Former prime minister of Bangladesh, Sheikh Hasina, “issued an open order” to “use lethal weapons” on students protesting against her government’s policies last year and shoot “wherever they find them”, her secret phone call recordings, accessed by Al Jazeera, have revealed.
Hasina, who ruled Bangladesh for 15 years, resigned from office and fled to India on August 5 after weeks of bloody protests and brutal action by government forces killed nearly 1,400 people and wounded more than 20,000, according to the country’s International Criminal Tribunal (ICT).
The Al Jazeera Investigative Unit (I-Unit) had the recordings analysed by audio forensic experts to check for AI manipulation, and the callers were identified by voice matching.
In one call, recorded on July 18 by the National Telecommunications Monitoring Centre (NTMC), Hasina told an ally that she had ordered her security forces to use lethal force.
“My instructions have already been given. I’ve issued an open order completely. Now they will use lethal weapons, shoot wherever they find them,” she said.. “That has been instructed. I have stopped them so far … I was thinking about the students’ safety.”

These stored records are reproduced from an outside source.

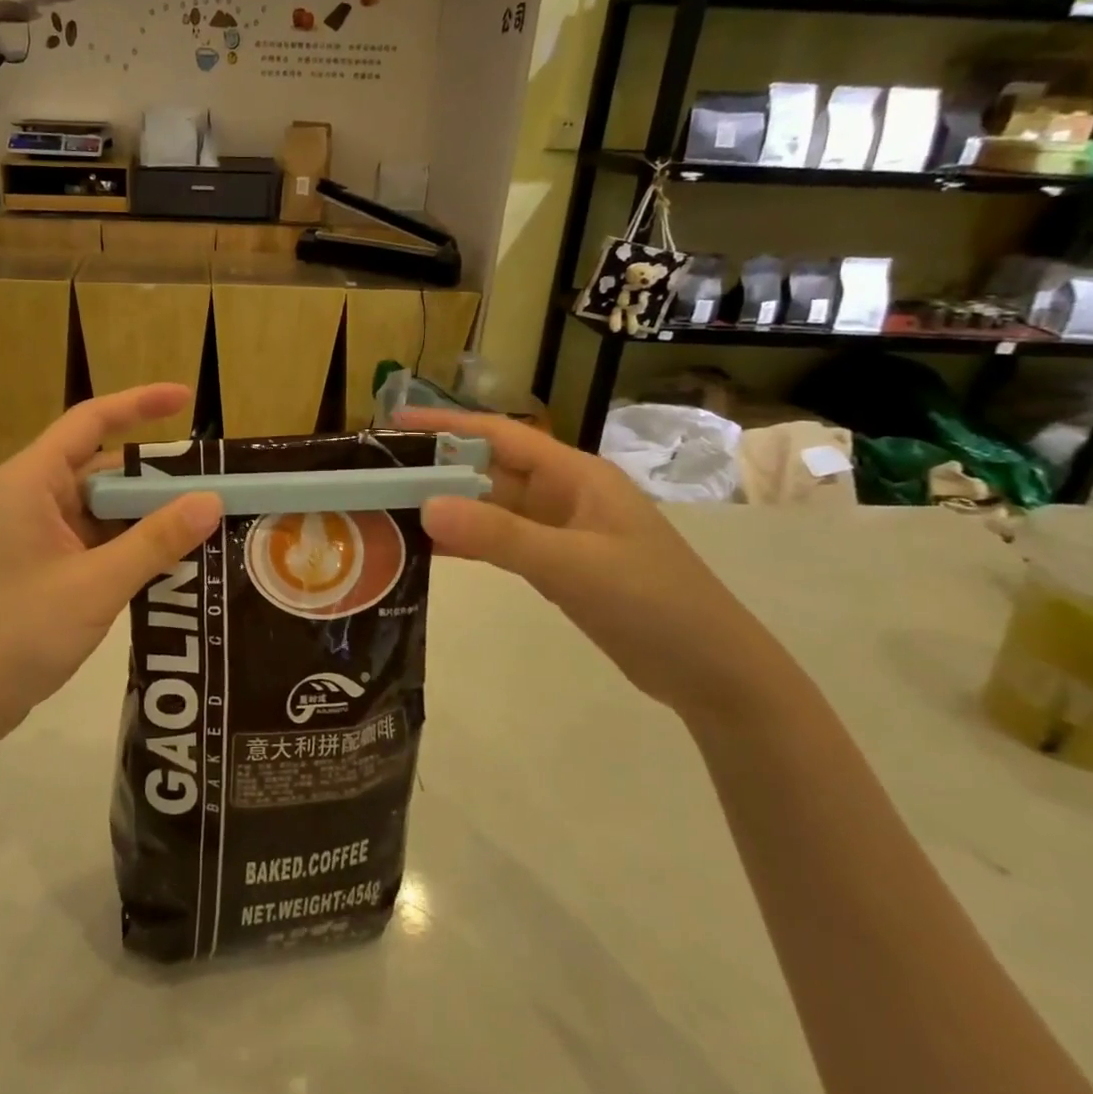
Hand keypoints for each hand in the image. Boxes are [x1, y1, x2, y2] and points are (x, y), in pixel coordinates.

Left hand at [0, 385, 222, 742]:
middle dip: (155, 476)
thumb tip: (211, 500)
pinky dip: (127, 543)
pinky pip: (92, 538)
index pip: (90, 421)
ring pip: (100, 507)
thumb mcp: (95, 585)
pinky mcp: (39, 563)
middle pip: (102, 467)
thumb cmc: (16, 633)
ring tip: (204, 522)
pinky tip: (168, 559)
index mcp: (30, 481)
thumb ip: (155, 541)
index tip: (187, 397)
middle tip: (214, 484)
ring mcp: (33, 532)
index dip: (140, 403)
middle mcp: (30, 496)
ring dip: (145, 514)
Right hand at [395, 407, 786, 717]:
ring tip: (392, 508)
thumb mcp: (574, 565)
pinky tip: (430, 550)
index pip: (500, 435)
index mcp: (575, 476)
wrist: (713, 672)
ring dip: (449, 508)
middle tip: (380, 473)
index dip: (448, 425)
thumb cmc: (652, 603)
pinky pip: (501, 543)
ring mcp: (561, 532)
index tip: (397, 421)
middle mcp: (564, 495)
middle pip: (490, 471)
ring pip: (492, 509)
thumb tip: (426, 505)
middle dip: (438, 468)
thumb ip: (500, 535)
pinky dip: (469, 543)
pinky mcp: (559, 566)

Later in the call with Sheikh Fazle Noor Taposh, the mayor of Dhaka South and a relative of Hasina, the former PM talks about using helicopters to control demonstrations.

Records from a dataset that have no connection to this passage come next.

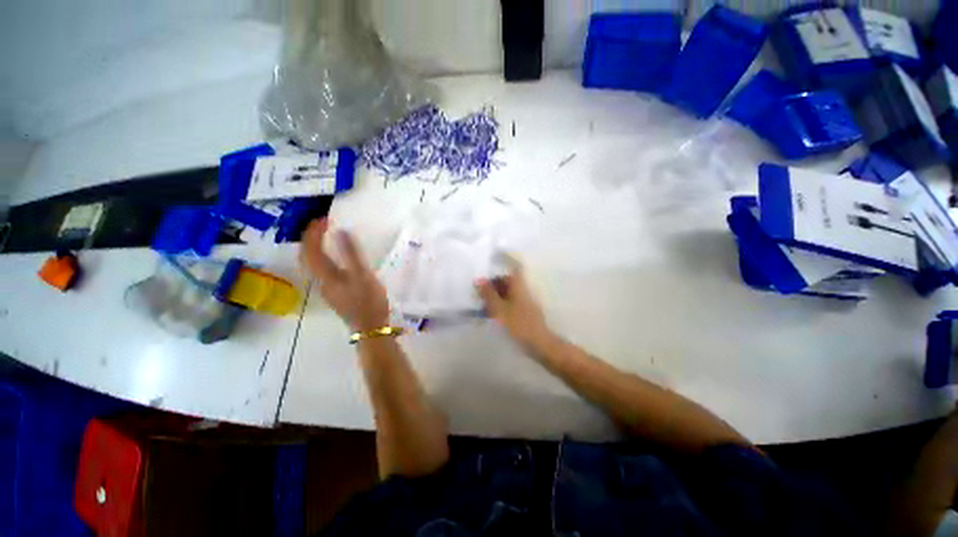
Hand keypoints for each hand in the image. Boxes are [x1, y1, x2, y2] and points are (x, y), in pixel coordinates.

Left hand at [300, 219, 389, 331]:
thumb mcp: (363, 275)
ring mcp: (326, 288)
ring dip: (314, 247)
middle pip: (306, 256)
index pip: (311, 249)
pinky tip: (334, 256)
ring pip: (312, 263)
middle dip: (310, 238)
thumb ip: (351, 253)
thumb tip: (340, 231)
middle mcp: (320, 281)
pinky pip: (321, 269)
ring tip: (325, 236)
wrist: (370, 327)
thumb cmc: (368, 301)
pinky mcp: (334, 292)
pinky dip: (322, 256)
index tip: (324, 218)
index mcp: (325, 275)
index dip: (313, 232)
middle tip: (322, 224)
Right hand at [476, 257, 551, 351]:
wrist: (539, 344)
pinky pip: (511, 303)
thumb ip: (489, 294)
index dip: (504, 262)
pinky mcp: (525, 313)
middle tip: (480, 293)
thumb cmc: (519, 325)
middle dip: (494, 284)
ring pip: (509, 293)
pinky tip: (492, 315)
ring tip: (483, 306)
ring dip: (496, 296)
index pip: (513, 268)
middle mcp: (523, 291)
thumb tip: (479, 280)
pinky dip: (501, 305)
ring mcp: (525, 302)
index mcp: (519, 287)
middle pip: (508, 281)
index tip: (490, 264)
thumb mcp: (500, 309)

“Wherever they notice any gathering, it’s from above – now it’s being done from above – it has already started in several places. It has begun. Some [protesters] have moved.”
At the time, Bangladeshi security forces had denied firing on protesters from the air, but Shabir Sharif, an accident and emergency doctor at the Popular Medical College Hospital in Dhaka, told the I-Unit that shots were fired from a helicopter “targeting our hospital entrance”.

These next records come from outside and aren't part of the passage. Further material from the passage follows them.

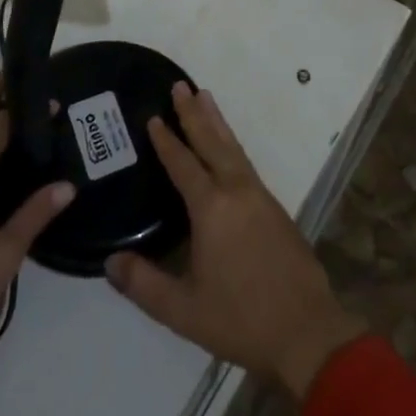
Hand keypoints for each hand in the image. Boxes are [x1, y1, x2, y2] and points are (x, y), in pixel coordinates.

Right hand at [106, 82, 365, 401]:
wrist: (306, 329)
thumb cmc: (240, 319)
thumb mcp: (183, 309)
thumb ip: (143, 284)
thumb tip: (109, 261)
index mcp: (212, 208)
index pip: (184, 164)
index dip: (167, 141)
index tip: (153, 116)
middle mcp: (236, 190)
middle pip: (212, 142)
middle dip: (194, 113)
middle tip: (180, 85)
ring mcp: (260, 195)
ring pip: (233, 147)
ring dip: (216, 121)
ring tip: (205, 96)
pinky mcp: (274, 206)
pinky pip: (245, 161)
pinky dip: (231, 143)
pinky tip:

He added that doctors attended to student protesters with unusual bullet wounds.
“The bullets entered either the shoulder or the chest, and they all remained inside the body. We were receiving more of these types of patients at that time,” he said. “When we looked at the X-rays, we were surprised because there were huge bullets.” Al Jazeera has not been able to verify what type of bullets were used.

The calls may be presented by prosecutors as evidence before the ICT, which has charged Hasina, her ministers and security officials with crimes against humanity. Hasina and two other officials were indicted on July 10, and the trial is scheduled to begin in August.